FAMA: Failure-Aware Meta-Agentic Framework for Open-Source LLMs in Interactive Tool Use Environments

arXiv cs.CL / 4/29/2026

📰 NewsIdeas & Deep AnalysisModels & Research

Key Points

  • The paper introduces FAMA, a Failure-Aware Meta-Agentic framework to improve open-source LLM agents deployed for interactive, tool-using tasks in conversational, customer-like benchmarks.
  • It identifies failure trajectories from baseline agents to determine the most frequent error patterns that cause cascading breakdowns in multi-turn decision making.
  • FAMA then uses orchestration to activate only a minimal subset of specialized agents that inject targeted context into the tool-use agent before the next decision step.
  • Experiments on multiple open-source LLMs show up to 27% performance gains over standard baselines across evaluation modes.
  • The work suggests that selectively curating and injecting context to address common failures is an effective design principle for building more reliable multi-turn tool-use agents.

Abstract

Large Language Models are being increasingly deployed as the decision-making core of autonomous agents capable of effecting change in external environments.
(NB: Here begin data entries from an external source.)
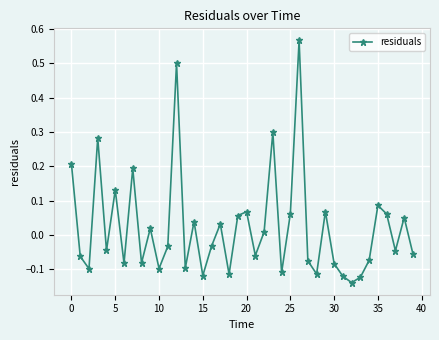

What is the value of the 13th point from the left?

0.5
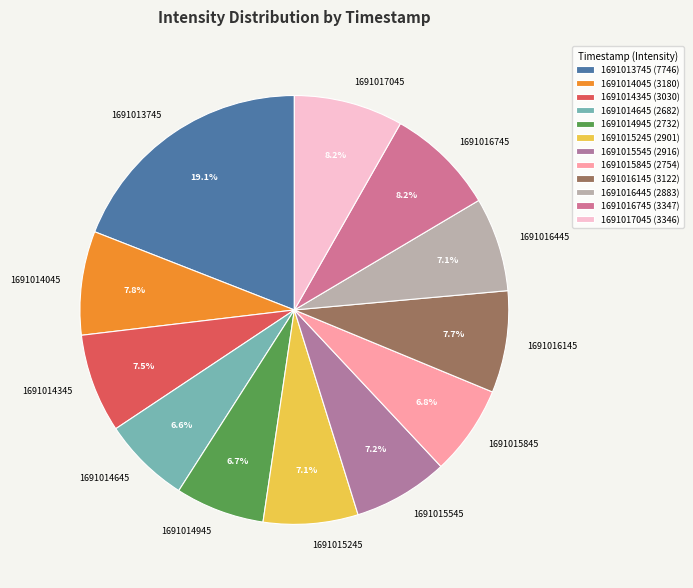

Which category has the biggest portion of the pie?

1691013745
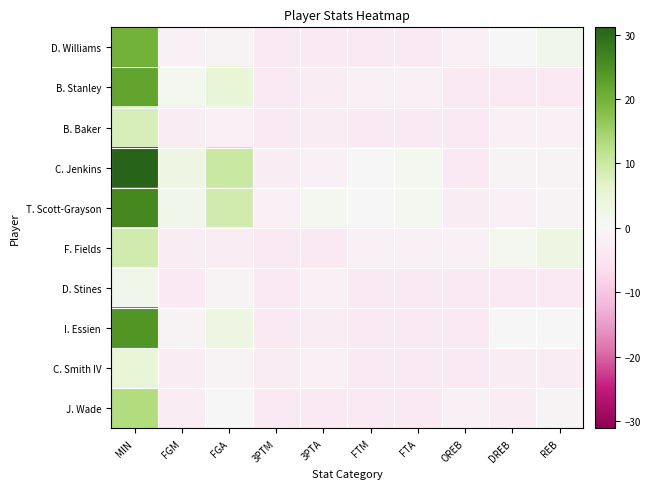

Reading left to right, list all the values displayed in this chart.

D. Williams: MIN=20.1	FGM=-1.9	FGA=-0.9	3PTM=-3.9	3PTA=-3.9	FTM=-3.9	FTA=-3.9	OREB=-1.9	DREB=0.1	REB=2.1
B. Stanley: MIN=22.1	FGM=1.1	FGA=5.1	3PTM=-3.9	3PTA=-2.9	FTM=-1.9	FTA=-1.9	OREB=-3.9	DREB=-3.9	REB=-3.9
B. Baker: MIN=8.1	FGM=-2.9	FGA=-1.9	3PTM=-3.9	3PTA=-2.9	FTM=-3.9	FTA=-3.9	OREB=-3.9	DREB=-1.9	REB=-1.9
C. Jenkins: MIN=31.1	FGM=3.1	FGA=10.1	3PTM=-2.9	3PTA=-1.9	FTM=0.1	FTA=1.1	OREB=-3.9	DREB=-0.9	REB=-0.9
T. Scott-Grayson: MIN=26.1	FGM=2.1	FGA=9.1	3PTM=-1.9	3PTA=1.1	FTM=0.1	FTA=1.1	OREB=-2.9	DREB=-1.9	REB=-0.9
F. Fields: MIN=9.1	FGM=-2.9	FGA=-2.9	3PTM=-3.9	3PTA=-3.9	FTM=-1.9	FTA=-1.9	OREB=-1.9	DREB=1.1	REB=3.1
D. Stines: MIN=2.1	FGM=-3.9	FGA=-0.9	3PTM=-3.9	3PTA=-1.9	FTM=-3.9	FTA=-3.9	OREB=-3.9	DREB=-3.9	REB=-3.9
I. Essien: MIN=24.1	FGM=-0.9	FGA=3.1	3PTM=-3.9	3PTA=-2.9	FTM=-3.9	FTA=-3.9	OREB=-3.9	DREB=0.1	REB=0.1
C. Smith IV: MIN=5.1	FGM=-2.9	FGA=-0.9	3PTM=-2.9	3PTA=-1.9	FTM=-3.9	FTA=-3.9	OREB=-3.9	DREB=-2.9	REB=-2.9
J. Wade: MIN=13.1	FGM=-2.9	FGA=0.1	3PTM=-3.9	3PTA=-3.9	FTM=-3.9	FTA=-3.9	OREB=-1.9	DREB=-2.9	REB=-0.9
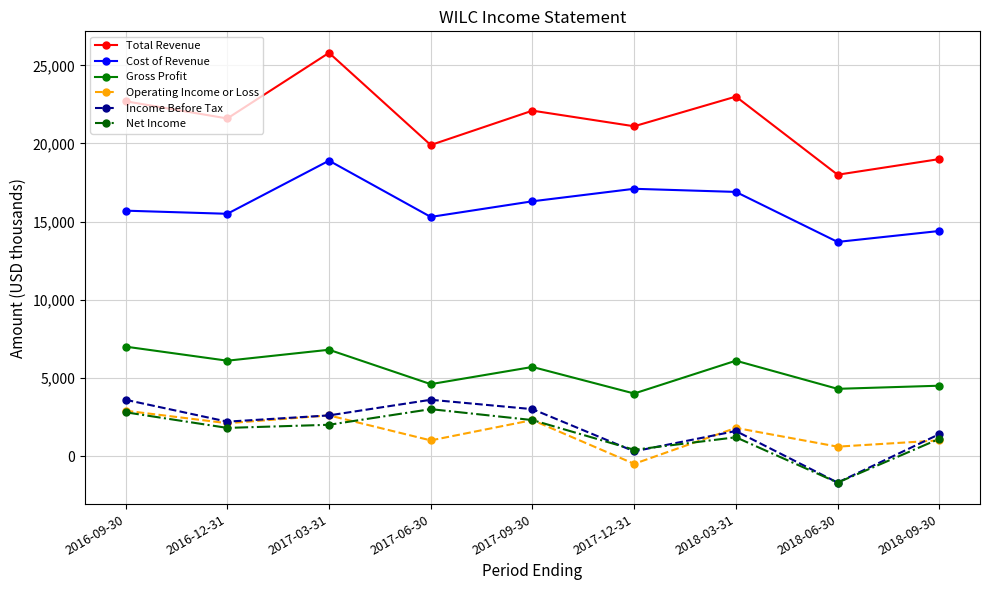

What is the label of the 6th point from the right?

2017-06-30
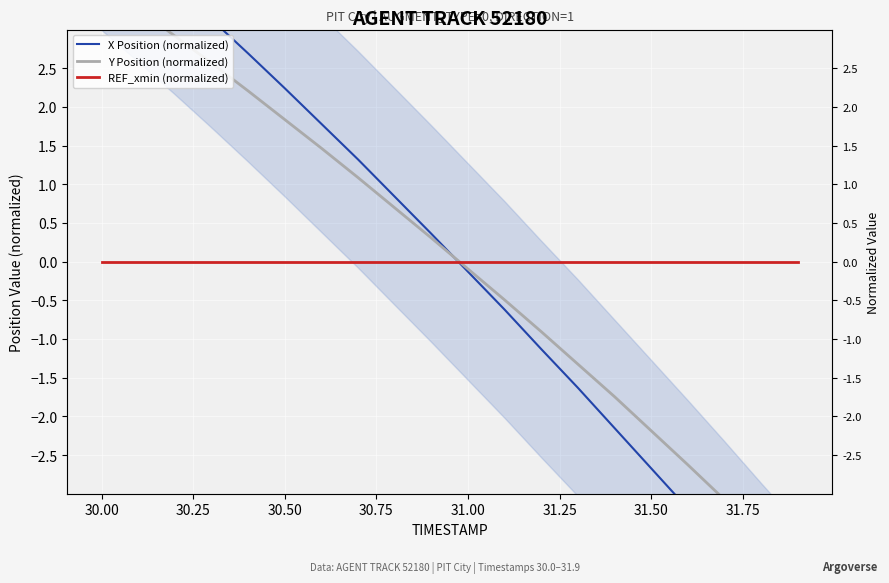

List the series in order of their peak value, highest first.

X Position (normalized), Y Position (normalized), REF_xmin (normalized)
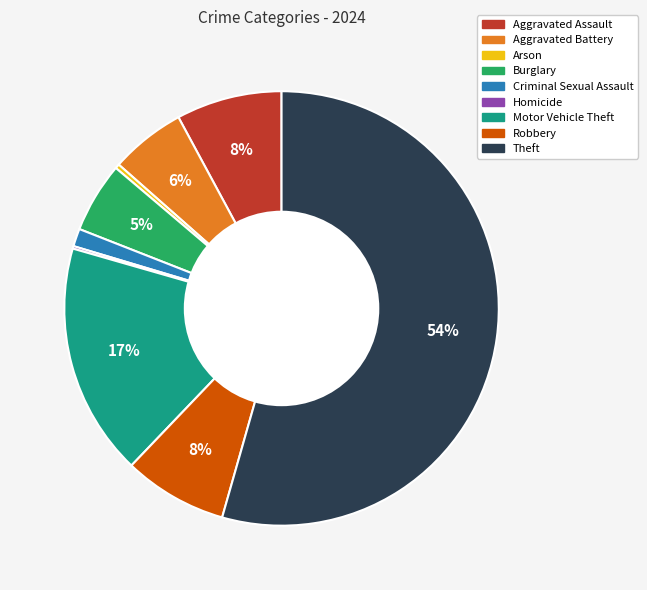

What percentage is the Burglary slice, to the nearest percent?

5%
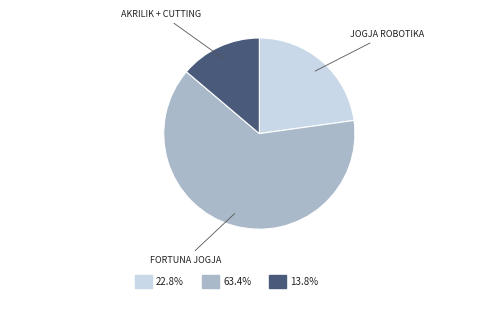

Is there a majority slice in this chart?

Yes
Yet, in conversational benchmarks, which simulate real-world customer-centric issue resolution scenarios, these agents frequently fail due to the cascading effects of incorrect decision-making. These challenges are particularly pronounced for open-source LLMs with smaller parameter sizes, limited context windows, and constrained inference budgets, which contribute to increased error accumulation in agentic settings. To tackle these challenges, we present the Failure-Aware Meta-Agentic (FAMA) framework. FAMA operates in two stages: first, it analyzes failure trajectories from baseline agents to identify the most prevalent errors; second, it employs an orchestration mechanism that activates a minimal subset of specialized agents tailored to address these failures by injecting a targeted context for the tool-use agent before the decision-making step. Experiments across open-source LLMs demonstrate performance gains up to 27% across evaluation modes over standard baselines. These results highlight that targeted curation of context through specialized agents to address common failures is a valuable design principle for building reliable, multi-turn tool-use LLM agents that simulate real-world conversational scenarios.